Für den Winter rät Johannes van Leuven zu Schneeheide (Erica carnea) und Englischer Heide (Erica x darleyensis). Sie eignen sich durch ihre Frosthärte optimal für die kalte Jahreszeit, etwa wenn das Grab für Weihnachten gestaltet werden soll. Auch Birgit Ehlers-Ascherfeld zählt diese Heidearten zu ihren Favoriten: "Sie sorgen für fantastische Blüheffekte im Januar und Februar und setzen damit inmitten von Eis und Schnee ein Zeichen lebendiger Erinnerung und inniger Liebe." Apropos: Bei der Grabgestaltung legen die Experten in den Friedhofsgärtnereien nicht nur Wert auf eine geschmackvolle Optik, sie lassen auch das alte Wissen um die Symbolik der Pflanzen in ihre Arrangements einfließen. Heide verkörpert dabei einen Wert, der ihr geradezu auf den Leib geschneidert ist: Beständigkeit.

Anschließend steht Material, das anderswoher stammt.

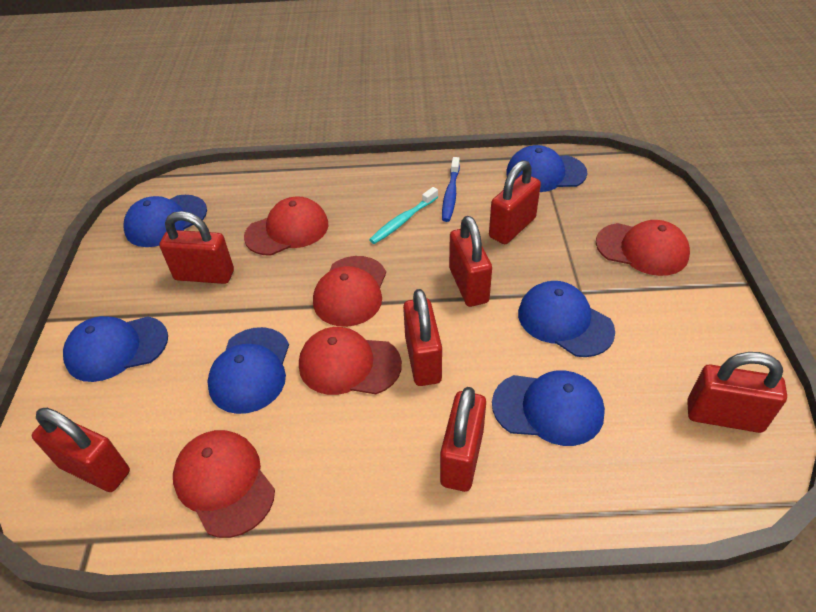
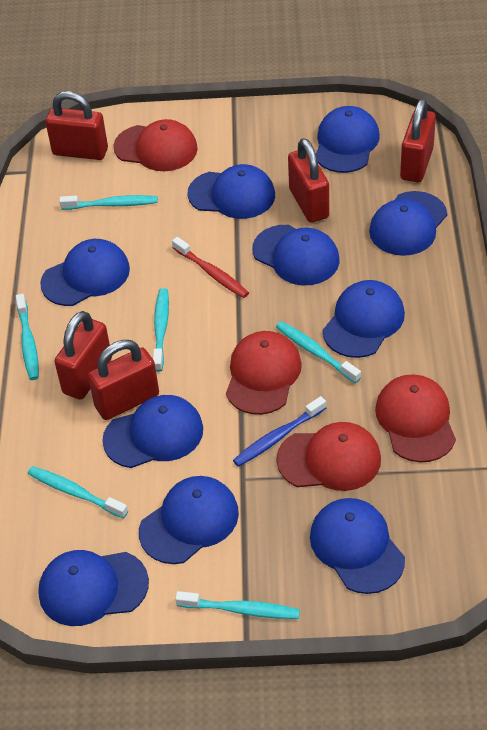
blue cap: [63,316,168,382] [123,195,207,247] [207,327,289,414] [492,370,605,446] [506,145,587,192] [518,281,615,357] = 6 -> [38,550,149,626] [40,239,130,306] [102,395,203,468] [139,476,239,564] [187,164,275,219] [252,225,340,286] [310,498,405,594] [316,106,380,173] [323,280,405,358] [369,191,447,256] = 10
red cap: [173,430,275,538] [244,196,328,256] [299,327,402,395] [313,256,386,327] [596,220,690,276] = 5 -> [113,119,198,171] [226,331,302,415] [276,422,381,491] [375,374,456,463] = 4
red padlock: [32,408,130,492] [159,211,234,284] [403,289,442,386] [440,387,486,492] [449,216,492,307] [489,160,541,244] [687,352,787,433] = 7 -> [45,91,108,160] [54,311,112,400] [88,340,159,420] [288,138,329,223] [400,98,436,182] = 5
red toothbrush: none = 0 -> [172,237,249,298] = 1
turquoise toothbrush: [369,187,438,244] = 1 -> [16,294,39,380] [28,466,128,519] [59,195,158,210] [153,288,169,372] [175,591,300,619] [276,321,361,383] = 6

Pflegeleichte Heidepflanzen: Ausreichend Feuchtigkeit sorgt für eine üppige Blüte

Heidepflanzen vertragen Halbschatten, bevorzugen aber die volle Sonne. "Je heller sie stehen, desto üppiger blühen sie und desto intensiver ist die Blütenfarbe. Auch das charakteristische gelbgrüne Laub der Baum-Heide (Erica arborea) entwickelt sich an einem sonnigen Platz am besten", sagt Heideexperte Johannes van Leuven. Als Moorbeetpflanzen bevorzugen sie leicht saures Substrat und einen entsprechenden Dünger, beispielsweise Rhododendronerde und -dünger.